İfade edildiği üzere, SMK m.4 ile düzenlenen soyut ayırt edicilik işaretin marka olabilirlik esaslarını belirlemektedir.  Dolayısıyla, teorik anlamda herhangi bir  mal ve hizmetleri temsil etme /gösterme vasfına sahip olan bir işaretin  soyut ayırt edicilik niteliğini taşıdığı ifade edilebilir[21].  Bu sebeple, soyut ayırt edicilik niteliğini taşımayan işaretler belirli bir sınıftaki mal ve hizmetlere bağlı olmaksızın soyut ayırt edicilik gücüne sahip olamayacaktır. Mesela standart, ekstra, orijinal, kalite gibi sözcüklerin veya standart görünümdeki rakam veya harfin tek başına ayırt edici niteliği bulunmamaktadır. Anılan bu sözcük, rakam ve harfler ancak ayırt edici bir işaret ile birlikte marka olarak tescil edilebilirler. Bu şekilde yapılan tescil durumunda da soyut ayırt edicilikten yoksun işaretler koruma kapsamına alınmamaktadır[22].  Diğer taraftan bütünlüğe sahip olmayan işaretler de soyut ayırt edicilik niteliğini haiz olmadığından, marka olarak tescil edilememektedir[23].

Marka başvurusunda yer alan işaretin soyut ayırt ediciliğe sahip olduğu belirlendikten sonra işaretin somut ayırt edicilik niteliğini haiz olup olmadığı araştırılmaktadır.

b.
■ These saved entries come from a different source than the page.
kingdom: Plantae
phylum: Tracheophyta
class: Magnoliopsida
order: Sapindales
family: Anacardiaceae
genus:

Somut Ayırt Edicilik

Somut ayırt edicilik, bir işaretin belirli sınıftaki mallar veya hizmetler bakımından ayırt edici olmasıdır[24].  Diğer bir ifade ile somut ayırt edicilik niteliği, marka olarak tescili istenen işaretin tescile konu edilmiş mal veya hizmetleri diğer teşebbüslerin mal veya hizmetlerinden ayırt etmeye elverişli olması durumudur[25].

İşaret marka olarak tescil edilmesi istenen mal veya hizmetin özelliği, amacı ya da vasfıyla ilgili bir bilgi veriyorsa, ilgili işaretin somut ayırt edicilik niteliğinin olmadığı kabul edilir[26].  Örneğin, “Araba” kelimesi marka olarak tescil edilmeye uygun bir işaret olarak soyut ayırt ediciliğe sahip olsa da motorlu taşıtlar sınıfındaki ürünler bakımından somut ayırt ediciliğe sahip değildir.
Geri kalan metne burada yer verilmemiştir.